A residential house named for the goddess, house number 321, gave the street Na Moráni its name, and a statue of the goddess stood at a garden at that location in the 19th century. The house is no longer standing. The garden connected to a square by the river. Only a small bit of greenery is left on the side of the street.
Whether there was a pagan cemetery there cannot be confirmed, but the idea that Emauzy was built on a pagan site to take it over for Christianity is widely held to be fact.
There is a ritual still in some towns on March 21, when schoolchildren and others will take an effigy of Morana to a stream or pond and drown it, thus killing off winter. A male witch is sometimes drowned as well.
This Slavic ritual is in addition to the more Germanic Walpurgisnacht on April 30, when a winter witch is burned.
Vyšehrad is associated with the pagan Princess Libuše and her descendants. Tales of lost pagan treasures including a solid gold chariot are widespread, but they seem not to be based in fact. Archeological sites turn up the occasional stash of jewelry or coins, but nothing on the scale that legends claim.
Ghost flames are said to mark several buried treasures. The flames are supposed to appear on specific occasions such as Good Friday.

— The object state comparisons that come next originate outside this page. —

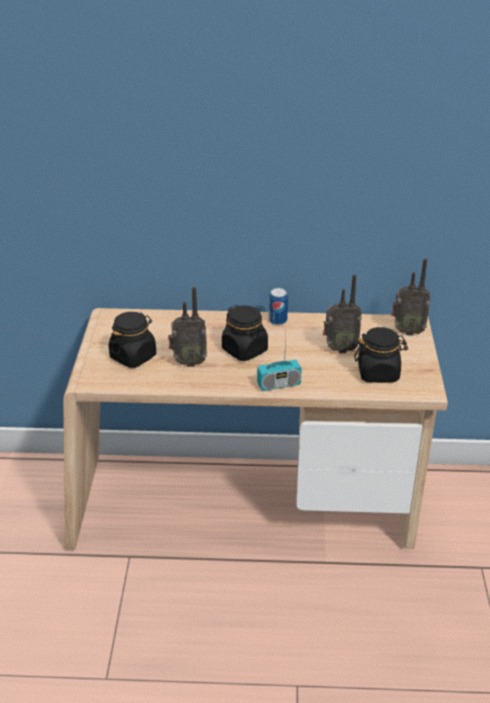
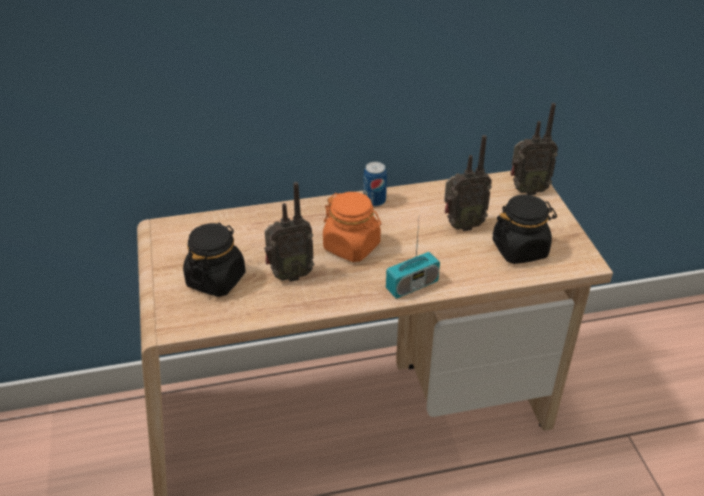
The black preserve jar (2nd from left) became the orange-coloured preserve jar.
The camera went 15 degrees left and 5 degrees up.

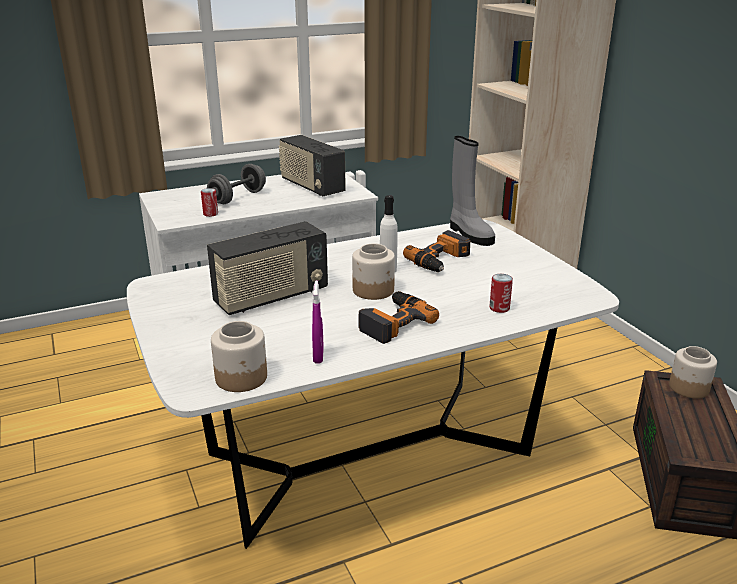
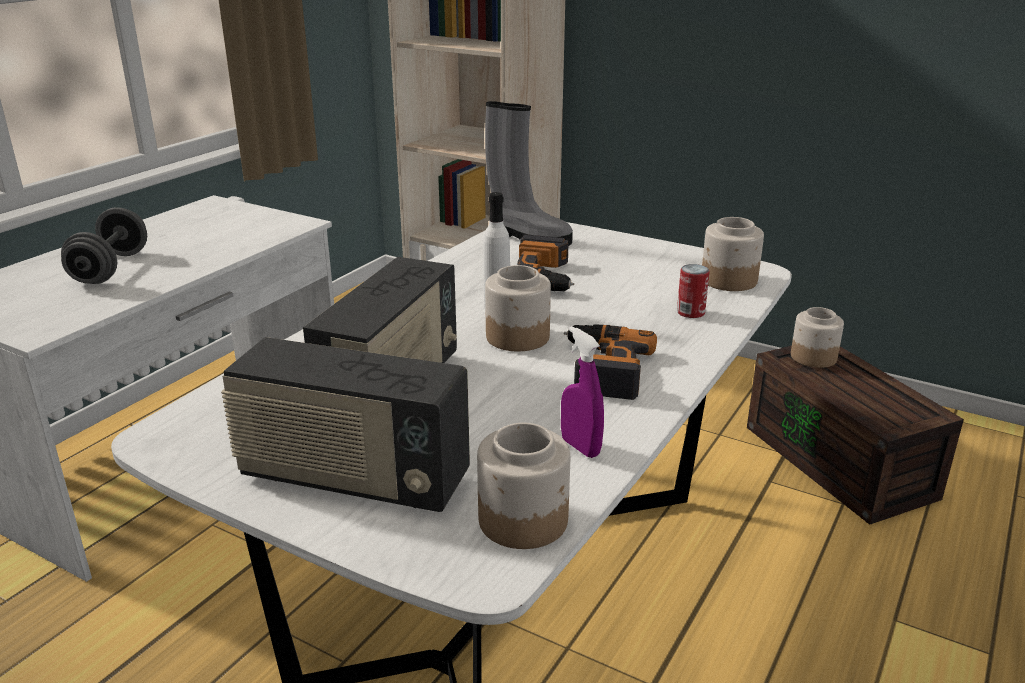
The radio set (2nd from left in the first image) moved.
The preserve jar (3rd from left) appeared.
The metal can (1st from left) disappeared.
The camera went 35 degrees left and 0 degrees up.

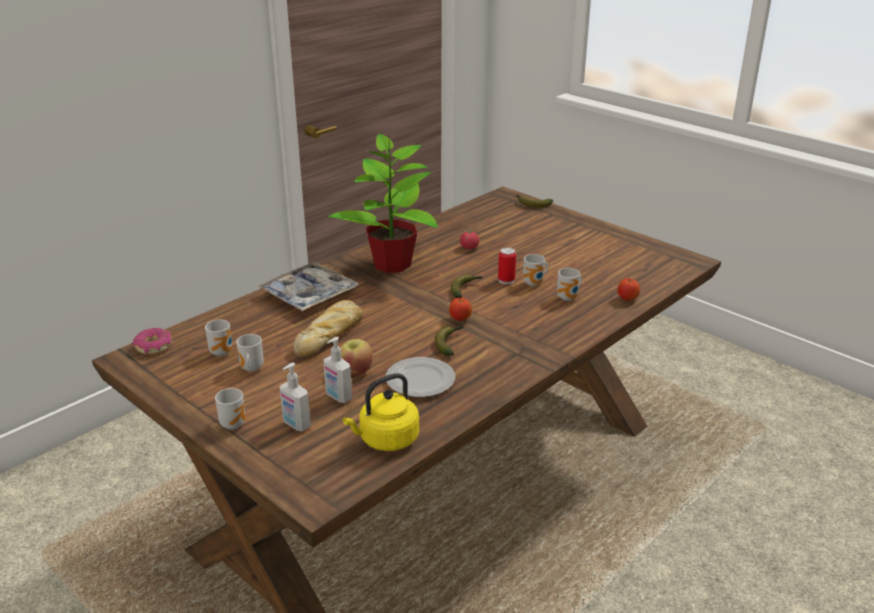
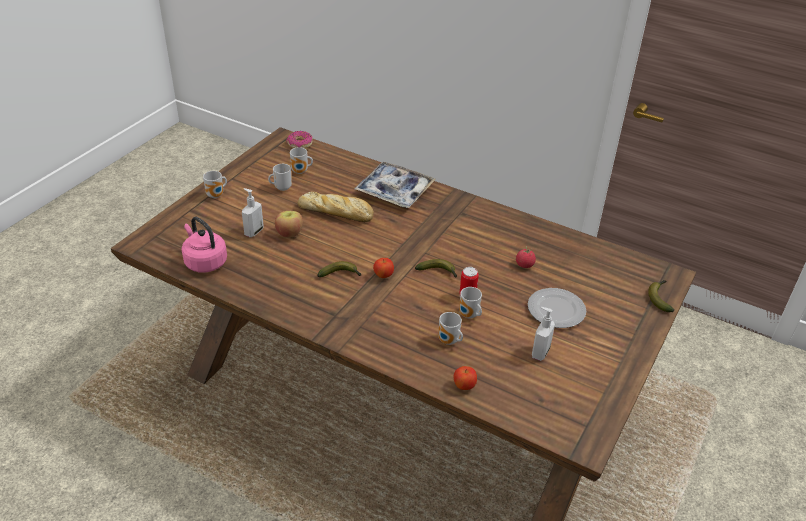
The yellow tea kettle became the pinkish tea kettle.
The flat dish moved.
The liquid soap bottle (1st from left in the first image) moved.
The plant in a pot disappeared.
The camera went 75 degrees right and 10 degrees up.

The number of dogs in Prague has been increasing, and in 2016 there were more than 100,000 registered at City Hall. The human population of Prague is 1.3 million, so there is about one dog for every 13 people. That is still far behind Czech villages, where there is a dog for every five people.
The most common type is a crossbreed, and the most common name is Ben, with 2,991 carrying that name. Other common names are Beta, Bára and Maxi.
The most famous mystical dog in Prague is no doubt the one on the bronze plaque on the left side of the statue of St John Nepomuk (Jan Nepomucký). People touch the dog for good luck, but it is a new tradition since the early 1990s.
The dog can be seen on the Ten of Pentacles in The Tarot of Prague deck. The man and dog have multiple interpretations, and could be taken to mean ignoring the more magical possibilities life offers and regretting it later.
Another dog can be seen on the bottom of the King of Pentacles. This one comes from a door leading into a passage near Wenceslas Square.